A small study that included 15 people found that drinking 13.5 ounces of blood orange juice daily for 2 weeks led to significant improvements in flow mediated dilation (FMD). That’s a measure of blood vessel function, and blood vessel function is associated with elevated heart disease risk.

In fact, studies findings suggest that every 1 percent increase in FMD may decrease the future risk of cardiovascular events by as much as 13 percent.

Plus, following a fruit and veg-heavy diet can help reduce other heart disease risk factors like high blood pressure and high blood lipid levels.

So, drink (and eat) up!

It’s really common to have low dietary intakes of certain nutrients like potassium, fiber, and calcium. Why? One of the main reasons is that most peeps don’t consume nearly enough fruits and veggies on a daily basis.

In fact, potassium is considered a “nutrient of public health concern” by the U.S. Department of Health and Human Services because most Americans don’t get enough in their diets.

Because potassium is necessary for blood pressure regulation, nervous system function, and more, not getting enough of this nutrient can take a toll on your health.

Just one 8-ounce serving of fresh-squeezed blood orange juice covers 11 percent of your potassium needs. Plus, blood oranges contain smaller amounts of fiber, iron, and calcium, which are also considered “nutrients of public health concern.”

You might have a tough time finding fresh blood oranges in your local grocery store, but you may be able to find blood orange juice.

Just be sure you’re purchasing 100 percent blood orange juice and not blood orange-flavored drinks that have tons of added sugar.

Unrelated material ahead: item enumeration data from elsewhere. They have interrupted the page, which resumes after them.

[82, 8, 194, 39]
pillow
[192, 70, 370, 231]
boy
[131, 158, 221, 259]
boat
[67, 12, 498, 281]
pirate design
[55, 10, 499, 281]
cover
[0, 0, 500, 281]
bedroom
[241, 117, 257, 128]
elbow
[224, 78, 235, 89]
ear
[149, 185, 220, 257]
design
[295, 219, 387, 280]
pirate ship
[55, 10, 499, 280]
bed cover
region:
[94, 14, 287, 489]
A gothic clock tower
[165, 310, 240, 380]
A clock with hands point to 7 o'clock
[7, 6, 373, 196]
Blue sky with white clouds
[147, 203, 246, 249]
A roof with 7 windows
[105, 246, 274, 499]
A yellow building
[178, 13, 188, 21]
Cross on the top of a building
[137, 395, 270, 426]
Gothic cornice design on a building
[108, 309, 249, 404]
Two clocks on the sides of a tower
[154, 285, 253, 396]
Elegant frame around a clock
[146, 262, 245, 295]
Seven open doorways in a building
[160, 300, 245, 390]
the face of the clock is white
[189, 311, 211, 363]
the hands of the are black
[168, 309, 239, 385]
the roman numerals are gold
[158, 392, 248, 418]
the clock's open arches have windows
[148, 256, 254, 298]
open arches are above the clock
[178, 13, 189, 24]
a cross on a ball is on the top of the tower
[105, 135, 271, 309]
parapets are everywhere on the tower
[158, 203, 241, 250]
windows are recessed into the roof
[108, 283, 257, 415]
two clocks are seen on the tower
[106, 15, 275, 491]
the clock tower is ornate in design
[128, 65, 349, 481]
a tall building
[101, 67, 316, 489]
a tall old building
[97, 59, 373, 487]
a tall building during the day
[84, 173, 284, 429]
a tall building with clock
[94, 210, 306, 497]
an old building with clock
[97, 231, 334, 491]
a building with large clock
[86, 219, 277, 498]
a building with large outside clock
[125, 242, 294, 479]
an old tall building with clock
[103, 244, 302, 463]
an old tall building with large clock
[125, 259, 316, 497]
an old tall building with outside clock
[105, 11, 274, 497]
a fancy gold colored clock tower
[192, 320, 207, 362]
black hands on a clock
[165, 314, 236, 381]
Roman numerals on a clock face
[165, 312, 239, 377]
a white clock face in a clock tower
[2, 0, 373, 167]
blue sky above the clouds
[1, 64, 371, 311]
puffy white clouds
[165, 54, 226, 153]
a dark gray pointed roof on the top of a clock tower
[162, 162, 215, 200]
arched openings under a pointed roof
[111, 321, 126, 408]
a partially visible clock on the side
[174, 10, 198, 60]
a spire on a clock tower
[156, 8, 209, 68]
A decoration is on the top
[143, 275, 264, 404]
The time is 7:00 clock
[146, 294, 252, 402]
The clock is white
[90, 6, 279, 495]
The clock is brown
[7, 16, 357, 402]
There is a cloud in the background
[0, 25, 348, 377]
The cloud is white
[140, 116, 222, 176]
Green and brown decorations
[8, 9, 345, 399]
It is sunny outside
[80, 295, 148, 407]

Once you get your hands on some whole blood oranges or blood orange juice, here’s how to incorporate them into your daily diet:

  • Add blood orange juice to water for a kick of flavor.
  • Make a blood-orange smoothie with either whole blood oranges or blood orange juice. Don’t forget to add a source of protein!
  • Use blood orange juice in cocktails and mocktails.
  • Add blood orange segments to savory salads.
  • Top yogurt, oatmeal, and chia pudding with sliced blood orange.
  • Incorporate blood oranges and blood orange juice into salsas, dressings, and marinades.

There’s no wrong way to eat blood oranges, so don’t be afraid to try these beauties in your fave sweet and savory recipes.

If you’re looking for an orange upgrade, give blood oranges a try.

They’re packed with nutrients and can boost your health in several ways. You might have to hit up a specialty online grocery store to find whole blood oranges, but blood orange juice is generally a more accessible option that provides most of the same benefits.